A well-known class of crosslinkers used in conjunction with binder resins having active hydrogen-containing reactive groups, such as hydroxyl and carboxyl groups, are the so-called amino resins, which are hydroxy functional adducts of aldehydes, generally formaldehyde, and organic amino compounds such as triazines, particularly preferably melamine, and urea or derivatives of these, the hydroxyl groups of which are usually at least partially etherified with lower alcohols such as methanol, and n- or iso-butanol. These crosslinkers suffer from the drawback that formaldehyde, inter alia, is liberated during the curing or crosslinking reaction.

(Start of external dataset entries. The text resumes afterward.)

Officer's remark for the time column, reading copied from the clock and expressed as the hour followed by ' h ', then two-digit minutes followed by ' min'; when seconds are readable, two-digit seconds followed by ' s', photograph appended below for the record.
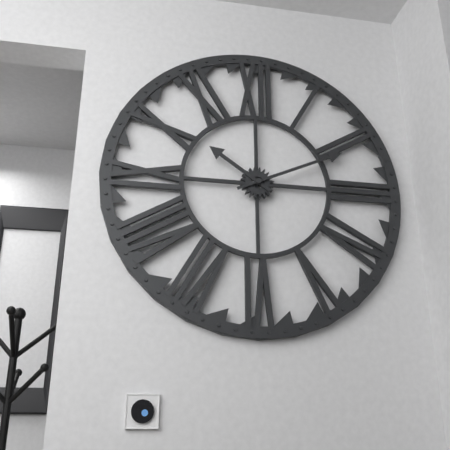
10 h 11 min
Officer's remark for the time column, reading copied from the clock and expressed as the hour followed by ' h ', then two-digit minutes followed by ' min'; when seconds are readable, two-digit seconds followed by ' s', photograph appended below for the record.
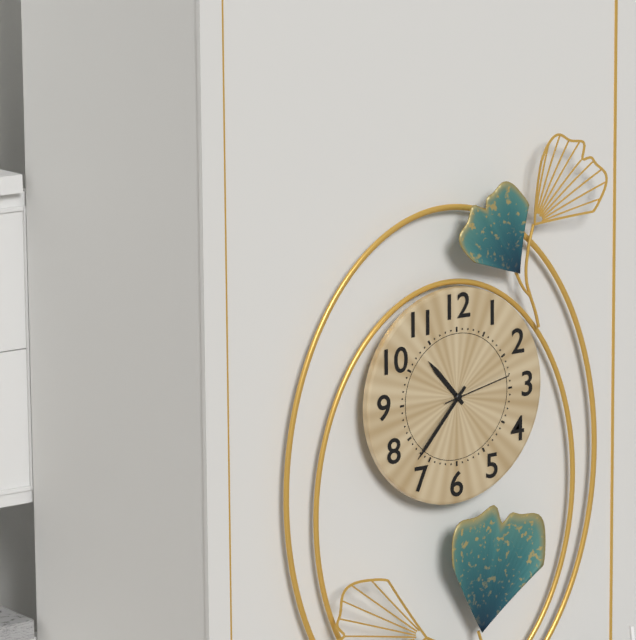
10 h 37 min 13 s
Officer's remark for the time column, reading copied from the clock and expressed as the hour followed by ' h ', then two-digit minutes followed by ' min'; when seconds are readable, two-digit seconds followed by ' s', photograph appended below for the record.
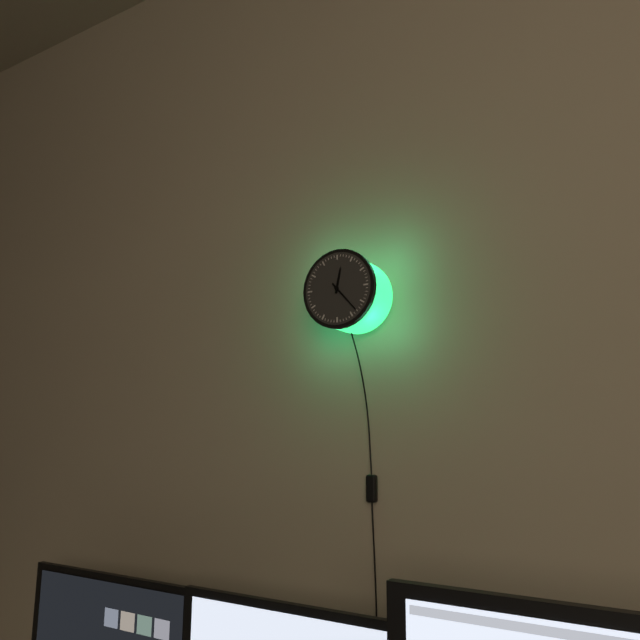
12 h 23 min
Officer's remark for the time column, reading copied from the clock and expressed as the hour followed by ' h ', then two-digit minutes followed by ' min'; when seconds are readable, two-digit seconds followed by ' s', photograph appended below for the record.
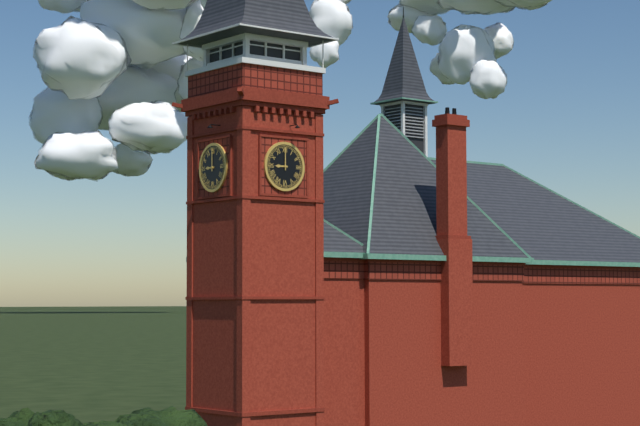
9 h 00 min
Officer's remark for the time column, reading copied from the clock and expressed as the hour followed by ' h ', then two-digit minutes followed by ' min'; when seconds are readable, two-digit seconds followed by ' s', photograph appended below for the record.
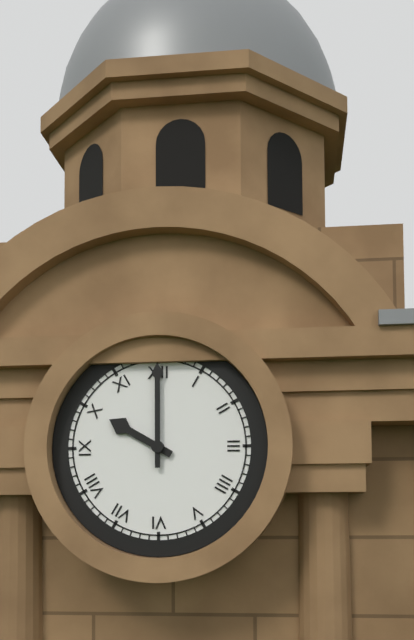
10 h 00 min
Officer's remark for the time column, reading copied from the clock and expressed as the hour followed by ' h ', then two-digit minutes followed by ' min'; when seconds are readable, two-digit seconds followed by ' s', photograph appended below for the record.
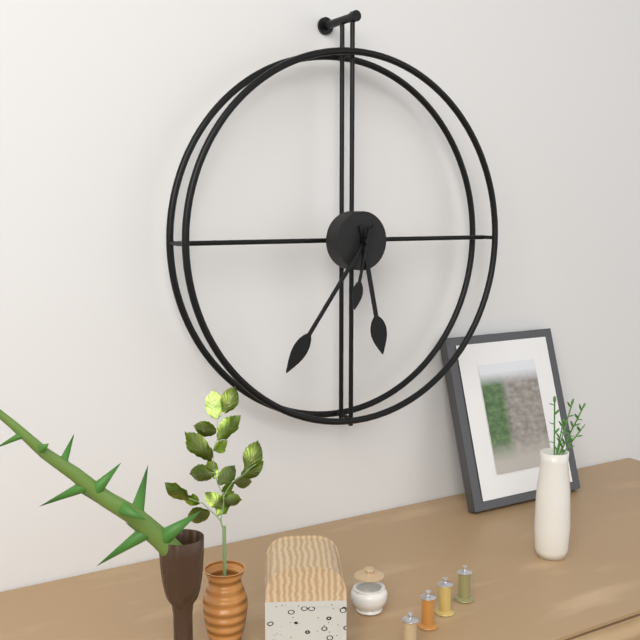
5 h 36 min 32 s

Emission of formaldehyde is environmentally undesirable. Additionally, many of these amino resins need temperatures typically of at least 80° C. to act as crosslinkers. Heating to such elevated temperatures is both time-consuming and energy-consuming
In the PCT application WO2009/073836 A1, a process is disclosed for the preparation of crosslinkers based on reaction products of cyclic ureas and multifunctional aldehydes having at least two aldehyde groups which can be used in coating compositions comprising active hydrogen containing resins, such as hydroxy functional alkyd, acrylic, urethane or epoxy resins, and which coating compositions can be cured with such crosslinkers even at ambient temperature. The coatings prepared therewith showed good stability against solvents, and were not prone to yellowing. This process makes use of a multi-step reaction sequence where in the first step, the aldehyde component is mixed with an alcohol, and reacted under acidic conditions leading to formation of hemiacetals and acetals, and then in the second step, this mixture is reacted with a cyclic urea which may be preformed, or formed in situ. Depending on the reaction time, reaction conditions, and storage time in the first step, the hemiacetals and acetals may undergo oligomerisation, disproportionation and condensation reactions, leading to formation of a mixture of individual compounds such as mono- and diacetals of monomeric, dimeric or trimeric glyoxal, esters of glyoxylic acid, and glycolates. See S. Mahajani and M. M. Sharma in Organic Process Research and Development, 1997, No. 1, pages 97 to 105; and J. M. Kliegman and R. K. Barnes, J. Org. Chem., Vol. 38 (1973), No. 3, pages 556 et seq. The composition of this mixture has been found to be difficult to control.
Crosslinkers based on reaction products of cyclic ureas and glyoxal have also been described, i. a. in U.S. Pat. No. 4,284,758 A, which discloses etherified condensates of glyoxal and cyclic ureas as crosslinkers for textile fabrics. Reaction products are described therein which are made by reacting ethylene urea (2-imidazolidinone) with glyoxal, and then etherifying the adduct with methanol or other alcohols. While the non-etherified adduct had gelled already after storage for one week, the etherified adduct showed a viscosity increase of about 4.6-fold upon storage for ten weeks at 48° C. These etherified adducts were used to increase the resistance and stability of textile materials. One of the limitations of this technology as disclosed is that etherification with higher alcohols (for example butyl alcohol) results in non-homogeneity and results in formation of an emulsion mass as noted in WO 2009/073836 A1, Comparative Example 2, which is identical to example 3 of the present application. The products made according to U.S. Pat. No. 4,284,758 are characterised by a low degree of etherification, viz., less than from 50% to 60% of the theoretical value which is based on the amount of glyoxal present in the reaction.
As further noted in WO 2009/073836 A1, it has been found that although coating compositions comprising hydroxyl and carboxy functional binders can be cured with the products made according to U.S. Pat. No. 4,284,758, the appearance and performance of these coatings were not satisfactory.
It is therefore the object of this invention to provide such adducts of a cyclic urea and multifunctional aldehydes having at least two aldehyde groups per molecule that can be used as crosslinkers for coating compositions having hydroxyl and/or acid functionality, which do not have the disadvantages mentioned supra.